College of Veterinary Medicine
Pet Memorial Program

Supporting Pets that have Lost a Friend


We get many calls and emails with questions about how to help other pets that have lost a companion. This is certainly something owners need to be aware of when they have lost a companion animal. Your other pets have lost a friend too and may be confused as to why they no longer have their playmate. Sadly we cannot explain this loss to them but we can help them through it.

It is common for the surviving pets behavior to change following the death of a housemate. Your pet may seem extra needy, distant, or possibly show increased signs of irritation, reduced appetite, or increased vocalization. These are just common examples. They may just seem ‘off’ and not themselves.

Watch your pet

It is recommended not to leave them in an area where they could escape; as some pets literally ‘search’ for their friend. If you have an inside/outside cat keep them in for a couple of days. Keep a close eye on your dog when they are let outside; even if they are normally good about staying in the unfenced yard.  

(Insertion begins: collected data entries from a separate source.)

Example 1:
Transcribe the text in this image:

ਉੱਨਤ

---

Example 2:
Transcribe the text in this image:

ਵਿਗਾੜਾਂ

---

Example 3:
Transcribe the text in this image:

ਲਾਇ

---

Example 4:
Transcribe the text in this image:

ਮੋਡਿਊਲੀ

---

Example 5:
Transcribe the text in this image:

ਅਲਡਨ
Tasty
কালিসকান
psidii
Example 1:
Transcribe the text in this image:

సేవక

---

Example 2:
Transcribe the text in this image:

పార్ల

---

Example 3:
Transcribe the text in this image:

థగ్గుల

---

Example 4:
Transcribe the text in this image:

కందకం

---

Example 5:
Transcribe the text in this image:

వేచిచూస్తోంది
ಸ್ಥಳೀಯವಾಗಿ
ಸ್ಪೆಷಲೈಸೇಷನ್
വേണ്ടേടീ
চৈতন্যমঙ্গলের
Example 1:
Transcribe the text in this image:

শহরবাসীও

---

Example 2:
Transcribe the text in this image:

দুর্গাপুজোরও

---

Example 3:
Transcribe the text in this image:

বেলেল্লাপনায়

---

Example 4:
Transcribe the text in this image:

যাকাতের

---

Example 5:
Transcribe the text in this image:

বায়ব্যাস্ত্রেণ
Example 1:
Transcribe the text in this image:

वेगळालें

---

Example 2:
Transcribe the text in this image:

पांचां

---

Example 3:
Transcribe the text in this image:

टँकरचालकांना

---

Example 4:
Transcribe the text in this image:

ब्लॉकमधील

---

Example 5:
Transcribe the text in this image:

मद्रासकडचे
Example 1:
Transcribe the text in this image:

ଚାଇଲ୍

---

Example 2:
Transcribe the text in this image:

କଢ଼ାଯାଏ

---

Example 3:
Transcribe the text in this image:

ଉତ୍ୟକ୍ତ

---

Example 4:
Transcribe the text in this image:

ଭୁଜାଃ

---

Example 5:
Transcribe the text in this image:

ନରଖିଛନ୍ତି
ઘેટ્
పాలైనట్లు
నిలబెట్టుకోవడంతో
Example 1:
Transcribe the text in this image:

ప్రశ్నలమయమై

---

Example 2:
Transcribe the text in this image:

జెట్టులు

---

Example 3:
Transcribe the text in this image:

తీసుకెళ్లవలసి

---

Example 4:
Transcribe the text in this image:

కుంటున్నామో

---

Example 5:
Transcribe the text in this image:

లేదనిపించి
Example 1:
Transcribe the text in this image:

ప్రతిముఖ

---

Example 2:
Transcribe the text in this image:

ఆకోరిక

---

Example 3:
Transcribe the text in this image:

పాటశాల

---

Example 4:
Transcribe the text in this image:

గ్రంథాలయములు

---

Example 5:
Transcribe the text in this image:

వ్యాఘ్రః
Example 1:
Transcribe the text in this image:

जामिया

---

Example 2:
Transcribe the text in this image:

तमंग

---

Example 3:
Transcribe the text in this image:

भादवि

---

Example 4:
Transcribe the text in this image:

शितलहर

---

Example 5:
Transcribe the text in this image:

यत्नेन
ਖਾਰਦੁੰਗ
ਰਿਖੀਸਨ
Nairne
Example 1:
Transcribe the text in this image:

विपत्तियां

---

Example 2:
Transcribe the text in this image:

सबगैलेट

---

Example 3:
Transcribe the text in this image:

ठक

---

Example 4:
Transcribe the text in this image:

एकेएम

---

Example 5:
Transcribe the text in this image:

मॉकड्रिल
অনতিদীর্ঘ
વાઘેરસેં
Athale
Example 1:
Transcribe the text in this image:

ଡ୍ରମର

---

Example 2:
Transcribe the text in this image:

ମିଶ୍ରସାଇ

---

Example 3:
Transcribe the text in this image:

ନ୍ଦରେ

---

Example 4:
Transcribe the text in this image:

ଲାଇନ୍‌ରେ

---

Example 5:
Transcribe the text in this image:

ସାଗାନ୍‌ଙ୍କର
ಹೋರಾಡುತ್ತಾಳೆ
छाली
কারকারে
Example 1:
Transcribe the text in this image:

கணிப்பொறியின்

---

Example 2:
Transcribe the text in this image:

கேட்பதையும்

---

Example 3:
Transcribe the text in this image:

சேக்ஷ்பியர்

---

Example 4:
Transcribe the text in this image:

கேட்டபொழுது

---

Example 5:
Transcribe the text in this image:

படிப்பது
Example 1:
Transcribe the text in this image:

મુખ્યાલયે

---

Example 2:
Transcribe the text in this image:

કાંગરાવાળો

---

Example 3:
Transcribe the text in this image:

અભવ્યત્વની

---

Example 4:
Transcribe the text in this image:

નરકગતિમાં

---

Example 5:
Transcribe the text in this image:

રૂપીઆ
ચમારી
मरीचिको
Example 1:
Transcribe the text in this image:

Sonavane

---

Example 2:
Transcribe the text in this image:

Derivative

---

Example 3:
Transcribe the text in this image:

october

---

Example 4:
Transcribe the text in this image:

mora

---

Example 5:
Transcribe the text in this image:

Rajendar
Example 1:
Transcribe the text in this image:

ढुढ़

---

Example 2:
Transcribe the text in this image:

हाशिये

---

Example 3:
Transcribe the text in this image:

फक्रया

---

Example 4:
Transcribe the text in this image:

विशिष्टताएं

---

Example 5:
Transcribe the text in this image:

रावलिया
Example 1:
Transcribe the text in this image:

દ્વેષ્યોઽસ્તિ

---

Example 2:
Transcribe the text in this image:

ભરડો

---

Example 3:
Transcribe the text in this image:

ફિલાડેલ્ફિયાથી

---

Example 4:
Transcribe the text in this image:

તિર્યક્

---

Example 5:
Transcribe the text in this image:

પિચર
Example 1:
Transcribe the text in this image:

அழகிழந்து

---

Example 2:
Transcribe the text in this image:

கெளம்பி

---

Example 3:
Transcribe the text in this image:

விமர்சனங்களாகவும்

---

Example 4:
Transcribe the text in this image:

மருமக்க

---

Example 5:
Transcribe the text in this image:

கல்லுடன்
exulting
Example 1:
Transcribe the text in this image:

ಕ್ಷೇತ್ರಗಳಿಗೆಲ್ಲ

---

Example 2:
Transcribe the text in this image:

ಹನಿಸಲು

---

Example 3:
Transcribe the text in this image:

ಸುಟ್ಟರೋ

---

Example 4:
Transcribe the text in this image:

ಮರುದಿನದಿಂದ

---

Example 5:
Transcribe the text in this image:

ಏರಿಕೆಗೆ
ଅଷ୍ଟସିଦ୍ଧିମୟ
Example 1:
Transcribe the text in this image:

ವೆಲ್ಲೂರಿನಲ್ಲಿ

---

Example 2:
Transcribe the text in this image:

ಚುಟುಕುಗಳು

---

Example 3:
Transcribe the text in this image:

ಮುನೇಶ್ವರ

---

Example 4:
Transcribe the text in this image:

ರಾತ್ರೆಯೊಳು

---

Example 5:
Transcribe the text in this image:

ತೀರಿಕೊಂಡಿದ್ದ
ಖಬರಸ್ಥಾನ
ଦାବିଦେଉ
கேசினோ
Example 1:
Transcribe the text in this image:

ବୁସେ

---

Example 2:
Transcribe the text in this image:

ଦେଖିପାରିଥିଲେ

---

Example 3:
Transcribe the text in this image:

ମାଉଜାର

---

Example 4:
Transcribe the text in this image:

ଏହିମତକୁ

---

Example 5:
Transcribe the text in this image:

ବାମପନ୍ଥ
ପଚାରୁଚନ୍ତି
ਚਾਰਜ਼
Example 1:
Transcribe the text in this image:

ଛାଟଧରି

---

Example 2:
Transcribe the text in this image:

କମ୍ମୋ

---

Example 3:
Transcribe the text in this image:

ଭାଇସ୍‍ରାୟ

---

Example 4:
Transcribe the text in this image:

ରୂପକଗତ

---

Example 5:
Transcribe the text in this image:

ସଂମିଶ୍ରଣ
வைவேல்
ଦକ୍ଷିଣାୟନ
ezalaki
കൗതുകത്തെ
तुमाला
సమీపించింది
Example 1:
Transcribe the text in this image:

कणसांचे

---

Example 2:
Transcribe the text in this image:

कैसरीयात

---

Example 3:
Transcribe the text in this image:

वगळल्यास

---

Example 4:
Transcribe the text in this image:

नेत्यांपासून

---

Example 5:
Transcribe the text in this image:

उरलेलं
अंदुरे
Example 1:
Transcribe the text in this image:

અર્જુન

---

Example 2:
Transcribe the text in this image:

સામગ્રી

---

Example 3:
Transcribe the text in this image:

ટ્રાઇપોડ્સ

Develop or do not change from the daily routine

Be careful not to reinforce the new behaviors they are displaying. Some people attempt to and give an animal extra attention at this time, or hand feed them to encourage appetite. The difficulty with this is you will not always be able to do these things—it is best to keep routines much the same for them.    

It is normal to want to spend extra time with your surviving companion animal, but do not do it so much that when things return to normal (you go back to work etc.) that you leave your pet confused.

Multiple Pet Households

If you have a multiple animal household (particularly cats) realize the social structure has changed with the loss of a member. There may be increased tension (possibly fighting or vocalization) in the remaining animals. Allow them to re-establish their social structure—which may mean allowing some fights to break out. Of course, it is up to you to protect them from harming one another but it is important they re-establish their hierarchy within the group in an effort for them to adjust and reclaim order for themselves.  

Getting a new pet (Should I Get A New Pet?)

When getting a new pet especially if the deceased and another pet were very close, do not expect your existing pet to automatically accept the new pet. Pets are like people, they have different personalities and no matter how much like your old pet a new pet is—it is not going to be the same for either you or your current pet.

Be patient when introducing a new pet. It may take your existing pet a while to get used to the new addition.